January 25, 1961: Search for Portuguese Ship Continues, Woman is White House Doc

"An intense search by sea and air continued early today along the Lesser Antilles of the West Indies for the seized Portuguese liner Santa Maria. The United States and British vessels and planes engaged had been concentrating their search along the Windward Islands above and below St. Lucia, where the Santa Maria last was sighted at 10 A.M. Monday," the New York Times reported today.

"President Picks Woman Doctor, First to Serve the White House," according to a front page headline in today's New York Times.

January 24, 1961: Portuguese Ship Siezed

"A group of passengers seized control of a large Portuguese cruise ship in a gun and grenade battle in the Caribbean yesterday morning," The New York Times reported today. "Responding to pleas from the Protuguese Government, United States and British warships immediately began a search for the captured vessel. Led allegedly by a prominent political foe of Portugal's Premier Antonio de Oliverio Salazar, the band of conspirators among the ship's 600 passengers was said to have taken command of the ship in a battle in which one officer was killed and several wounded. There are 300 in the crew."

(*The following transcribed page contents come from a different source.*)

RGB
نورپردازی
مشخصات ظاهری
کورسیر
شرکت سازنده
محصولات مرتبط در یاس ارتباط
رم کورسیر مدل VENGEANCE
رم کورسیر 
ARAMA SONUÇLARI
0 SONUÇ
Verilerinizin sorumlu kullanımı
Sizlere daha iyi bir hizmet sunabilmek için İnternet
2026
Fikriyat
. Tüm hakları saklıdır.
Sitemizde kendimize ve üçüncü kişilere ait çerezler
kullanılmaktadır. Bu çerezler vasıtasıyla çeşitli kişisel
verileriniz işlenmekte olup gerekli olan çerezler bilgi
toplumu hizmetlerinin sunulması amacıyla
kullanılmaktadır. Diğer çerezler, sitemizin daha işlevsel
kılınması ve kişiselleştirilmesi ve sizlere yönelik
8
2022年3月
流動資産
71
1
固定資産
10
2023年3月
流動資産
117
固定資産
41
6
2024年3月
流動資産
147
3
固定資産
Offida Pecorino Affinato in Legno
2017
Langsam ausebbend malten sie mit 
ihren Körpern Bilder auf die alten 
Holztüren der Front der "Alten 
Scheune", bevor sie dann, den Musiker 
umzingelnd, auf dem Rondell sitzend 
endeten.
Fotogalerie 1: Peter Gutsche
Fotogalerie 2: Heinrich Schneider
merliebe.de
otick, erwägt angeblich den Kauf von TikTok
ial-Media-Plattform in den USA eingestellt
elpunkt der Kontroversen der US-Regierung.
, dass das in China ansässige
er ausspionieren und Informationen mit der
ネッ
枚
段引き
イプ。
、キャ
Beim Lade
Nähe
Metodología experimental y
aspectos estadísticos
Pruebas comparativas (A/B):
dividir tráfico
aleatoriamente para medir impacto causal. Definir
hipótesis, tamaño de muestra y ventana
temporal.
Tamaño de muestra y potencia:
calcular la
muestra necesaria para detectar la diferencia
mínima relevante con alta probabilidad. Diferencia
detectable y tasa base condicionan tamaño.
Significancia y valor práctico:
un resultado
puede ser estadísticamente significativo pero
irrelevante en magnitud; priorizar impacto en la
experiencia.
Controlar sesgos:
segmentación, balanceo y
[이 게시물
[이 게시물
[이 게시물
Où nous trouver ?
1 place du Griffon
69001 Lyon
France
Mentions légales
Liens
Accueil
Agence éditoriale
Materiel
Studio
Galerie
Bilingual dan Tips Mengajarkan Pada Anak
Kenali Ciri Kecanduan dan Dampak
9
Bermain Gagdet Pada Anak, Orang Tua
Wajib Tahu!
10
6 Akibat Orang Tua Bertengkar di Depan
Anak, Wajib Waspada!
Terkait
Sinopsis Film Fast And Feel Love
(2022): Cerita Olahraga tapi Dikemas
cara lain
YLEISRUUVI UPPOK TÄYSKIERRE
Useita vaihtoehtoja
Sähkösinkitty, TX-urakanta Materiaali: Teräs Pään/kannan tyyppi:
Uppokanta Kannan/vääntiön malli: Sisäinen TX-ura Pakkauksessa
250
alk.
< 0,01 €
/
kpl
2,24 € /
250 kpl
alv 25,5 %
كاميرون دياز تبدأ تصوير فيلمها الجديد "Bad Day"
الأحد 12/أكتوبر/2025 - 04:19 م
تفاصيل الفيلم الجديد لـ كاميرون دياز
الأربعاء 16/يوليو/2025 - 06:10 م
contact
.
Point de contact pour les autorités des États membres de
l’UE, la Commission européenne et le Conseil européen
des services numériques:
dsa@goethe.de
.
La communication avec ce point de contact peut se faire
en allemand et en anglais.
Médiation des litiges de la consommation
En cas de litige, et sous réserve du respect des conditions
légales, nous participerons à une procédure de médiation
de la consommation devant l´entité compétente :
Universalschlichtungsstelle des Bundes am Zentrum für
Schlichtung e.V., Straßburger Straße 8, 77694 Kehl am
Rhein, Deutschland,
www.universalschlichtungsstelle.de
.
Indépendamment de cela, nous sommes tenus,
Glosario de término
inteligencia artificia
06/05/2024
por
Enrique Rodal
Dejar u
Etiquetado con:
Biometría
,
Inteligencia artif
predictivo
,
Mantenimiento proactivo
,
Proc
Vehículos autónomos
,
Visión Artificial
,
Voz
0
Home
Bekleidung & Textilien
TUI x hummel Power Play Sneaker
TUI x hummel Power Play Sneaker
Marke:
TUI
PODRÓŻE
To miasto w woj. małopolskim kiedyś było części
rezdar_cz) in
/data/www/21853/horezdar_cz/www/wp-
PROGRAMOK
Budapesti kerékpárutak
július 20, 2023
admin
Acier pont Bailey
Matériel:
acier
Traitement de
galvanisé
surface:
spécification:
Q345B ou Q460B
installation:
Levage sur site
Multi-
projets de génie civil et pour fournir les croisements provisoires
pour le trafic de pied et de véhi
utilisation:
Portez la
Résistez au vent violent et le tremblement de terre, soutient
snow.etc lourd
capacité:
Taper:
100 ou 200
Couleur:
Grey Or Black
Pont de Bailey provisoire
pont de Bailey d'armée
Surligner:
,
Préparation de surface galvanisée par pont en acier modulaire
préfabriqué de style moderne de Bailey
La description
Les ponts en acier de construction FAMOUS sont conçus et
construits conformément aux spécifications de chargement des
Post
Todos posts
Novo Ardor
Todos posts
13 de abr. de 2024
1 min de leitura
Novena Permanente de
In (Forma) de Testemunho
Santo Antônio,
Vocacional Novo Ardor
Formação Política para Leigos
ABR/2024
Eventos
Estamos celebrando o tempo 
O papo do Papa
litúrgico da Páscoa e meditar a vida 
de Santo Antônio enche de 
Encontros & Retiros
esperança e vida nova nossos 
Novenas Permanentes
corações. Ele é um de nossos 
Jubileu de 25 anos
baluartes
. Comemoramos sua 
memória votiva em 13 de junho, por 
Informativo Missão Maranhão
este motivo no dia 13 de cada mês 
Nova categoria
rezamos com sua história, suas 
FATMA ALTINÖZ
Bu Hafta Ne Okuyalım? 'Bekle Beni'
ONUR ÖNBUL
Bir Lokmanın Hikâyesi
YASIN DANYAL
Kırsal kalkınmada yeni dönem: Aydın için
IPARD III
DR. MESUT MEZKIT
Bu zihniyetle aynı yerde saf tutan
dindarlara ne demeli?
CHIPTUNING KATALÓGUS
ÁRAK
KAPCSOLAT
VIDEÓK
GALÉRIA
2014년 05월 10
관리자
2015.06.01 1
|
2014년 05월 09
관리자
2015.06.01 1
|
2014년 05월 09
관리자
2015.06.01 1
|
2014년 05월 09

"A 5-4 majority of the Supreme Court upheld today the constitutionality of state and local movie censorship. The court held that cities and states may require a censor's permit before a film may be shown," the New York Times reported today.

January 23, 1961: Arms Supplies in Congo, Prominent Puerto Rican

From the Congo: "Six trucks with arms were reliably reported today to have arrived ar Aro, a town close to the Congo's frontier with the Sudan. The convoy is considered here to be the first hard evidence of surface supplies from outside for the forces supporting Patrice Lumumba, imprisoned former Premier," the New York Times reported today.

"KENNEDY MAY OFFER JOB TO PUERTO RICAN," says a headline in today's edition on the NY Times.